Decision Trees Flashcards

Question 1

Q

What are the decision trees?

Answer

A

This is a type of supervised learning algorithm that is mostly used for classification problems. Surprisingly, it works for both categorical and continuous dependent variables.

In this algorithm, we split the population into two or more homogeneous sets. This is done based on most significant attributes/ independent variables to make as distinct groups as possible.

A decision tree is a flowchart-like tree structure, where each internal node (non-leaf node) denotes a test on an attribute, each branch represents an outcome of the test, and each leaf node (or terminal node) holds a value for the target variable.

Various techniques : like Gini, Information Gain, Chi-square, entropy.

Question 2

Q

How do we train decision trees?

Answer

A

Start at the root node.

For each variable X, find the set S_1 that minimizes the sum of the node impurities in the two child nodes and choose the split {X,S} that gives the minimum over all X and S.

If a stopping criterion is reached, exit. Otherwise, apply step 2 to each child node in turn.

Question 3

Q

What are the main parameters of the decision tree model?

Answer

A

maximum tree depth

minimum samples per leaf node

impurity criterion

Question 4

Q

How do we handle categorical variables in decision trees?

Answer

A

Some decision tree algorithms can handle categorical variables out of the box, others cannot. However, we can transform categorical variables, e.g. with a binary or a one-hot encoder.

Question 5

Q

What are the benefits of a single decision tree compared to more complex models?

Answer

A

easy to implement
fast training
fast inference
good explainability

Question 6

Q

How can we know which features are more important for the decision tree model?

Answer

A

Often, we want to find a split such that it minimizes the sum of the node impurities. The impurity criterion is a parameter of decision trees. Popular methods to measure the impurity are the Gini impurity and the entropy describing the information gain.

Question 7

Q

What is random forest?

Answer

A

Random Forest is a machine learning method for regression and classification which is composed of many decision trees. Random Forest belongs to a larger class of ML algorithms called ensemble methods (in other words, it involves the combination of several models to solve a single prediction problem).

Question 8

Q

Why do we need randomization in random forest?

Answer

A

Random forest in an extention of the bagging algorithm which takes random data samples from the training dataset (with replacement), trains several models and averages predictions. In addition to that, each time a split in a tree is considered, random forest takes a random sample of m features from full set of n features (with replacement) and uses this subset of features as candidates for the split (for example, m = sqrt(n)).

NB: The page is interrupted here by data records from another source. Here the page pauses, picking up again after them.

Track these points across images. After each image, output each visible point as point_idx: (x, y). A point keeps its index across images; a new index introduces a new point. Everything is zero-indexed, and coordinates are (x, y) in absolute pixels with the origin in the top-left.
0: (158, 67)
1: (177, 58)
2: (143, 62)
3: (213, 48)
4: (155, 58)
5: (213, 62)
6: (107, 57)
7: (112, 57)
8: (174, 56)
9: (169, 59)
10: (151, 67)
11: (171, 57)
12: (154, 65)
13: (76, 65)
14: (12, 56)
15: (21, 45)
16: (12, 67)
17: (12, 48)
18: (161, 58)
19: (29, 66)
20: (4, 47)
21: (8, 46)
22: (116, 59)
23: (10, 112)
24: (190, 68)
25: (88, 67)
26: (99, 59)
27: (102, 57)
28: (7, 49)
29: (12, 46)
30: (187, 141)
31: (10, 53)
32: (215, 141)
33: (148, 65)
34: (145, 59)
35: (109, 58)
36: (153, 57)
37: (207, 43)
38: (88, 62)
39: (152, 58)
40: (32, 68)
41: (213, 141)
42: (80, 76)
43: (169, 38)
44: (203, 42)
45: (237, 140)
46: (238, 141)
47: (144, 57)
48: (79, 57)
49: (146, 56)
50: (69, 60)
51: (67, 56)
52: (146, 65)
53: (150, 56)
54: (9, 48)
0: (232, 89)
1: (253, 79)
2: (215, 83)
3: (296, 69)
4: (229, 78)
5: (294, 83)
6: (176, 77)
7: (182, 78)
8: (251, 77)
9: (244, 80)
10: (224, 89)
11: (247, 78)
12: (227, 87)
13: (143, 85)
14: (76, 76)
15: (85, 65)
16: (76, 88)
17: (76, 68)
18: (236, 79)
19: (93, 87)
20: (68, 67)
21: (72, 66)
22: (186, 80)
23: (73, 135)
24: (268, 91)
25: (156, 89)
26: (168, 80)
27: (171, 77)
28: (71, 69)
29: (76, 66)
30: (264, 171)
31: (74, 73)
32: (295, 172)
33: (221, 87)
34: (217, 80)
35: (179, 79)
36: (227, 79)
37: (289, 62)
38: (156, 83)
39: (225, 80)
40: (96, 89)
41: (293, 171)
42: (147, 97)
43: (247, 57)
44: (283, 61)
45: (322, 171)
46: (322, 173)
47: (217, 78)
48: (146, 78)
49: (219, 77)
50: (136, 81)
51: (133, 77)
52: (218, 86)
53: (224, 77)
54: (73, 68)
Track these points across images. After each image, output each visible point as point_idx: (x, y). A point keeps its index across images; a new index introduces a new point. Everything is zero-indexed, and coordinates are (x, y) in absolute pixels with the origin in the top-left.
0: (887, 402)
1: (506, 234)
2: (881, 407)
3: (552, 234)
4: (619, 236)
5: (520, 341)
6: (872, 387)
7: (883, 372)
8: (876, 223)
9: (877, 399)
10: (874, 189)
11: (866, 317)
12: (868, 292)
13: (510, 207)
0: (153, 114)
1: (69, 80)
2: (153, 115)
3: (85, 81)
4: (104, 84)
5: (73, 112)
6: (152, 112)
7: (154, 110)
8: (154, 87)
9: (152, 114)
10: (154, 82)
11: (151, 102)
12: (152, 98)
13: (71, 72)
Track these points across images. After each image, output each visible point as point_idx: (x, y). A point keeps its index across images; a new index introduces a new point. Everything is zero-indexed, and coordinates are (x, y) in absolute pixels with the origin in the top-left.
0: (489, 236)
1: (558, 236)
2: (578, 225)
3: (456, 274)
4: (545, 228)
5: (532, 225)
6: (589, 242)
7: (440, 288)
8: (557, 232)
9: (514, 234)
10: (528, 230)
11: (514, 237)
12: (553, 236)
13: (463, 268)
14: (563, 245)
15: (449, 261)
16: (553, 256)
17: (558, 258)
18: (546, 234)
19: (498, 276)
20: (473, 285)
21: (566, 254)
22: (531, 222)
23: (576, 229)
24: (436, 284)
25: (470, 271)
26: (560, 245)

Training decision trees on random data samples from the training dataset reduces variance. Sampling features for each split in a decision tree decorrelates trees.

Question 9

Q

What are the main parameters of the random forest model?

Answer

A

max_depth: Longest Path between root node and the leaf

min_sample_split: The minimum number of observations needed to split a given node

max_leaf_nodes: Conditions the splitting of the tree and hence, limits the growth of the trees

min_samples_leaf: minimum number of samples in the leaf node

n_estimators: Number of trees

max_sample: Fraction of original dataset given to any individual tree in the given model

max_features: Limits the maximum number of features provided to trees in random forest model

Question 10

Q

How do we select the depth of the trees in random forest?

Answer

A

The greater the depth, the greater amount of information is extracted from the tree, however, there is a limit to this, and the algorithm even if defensive against overfitting may learn complex features of noise present in data and as a result, may overfit on noise. Hence, there is no hard thumb rule in deciding the depth, but literature suggests a few tips on tuning the depth of the tree to prevent overfitting:

limit the maximum depth of a tree

limit the number of test nodes

limit the minimum number of objects at a node required to split

do not split a node when, at least, one of the resulting subsample sizes is below a given threshold

stop developing a node if it does not sufficiently improve the fit.

Question 11

Q

How do we know how many trees we need in random forest?

Answer

A

The number of trees in random forest is worked by n_estimators, and a random forest reduces overfitting by increasing the number of trees. There is no fixed thumb rule to decide the number of trees in a random forest, it is rather fine tuned with the data, typically starting off by taking the square of the number of features (n) present in the data followed by tuning until we get the optimal results.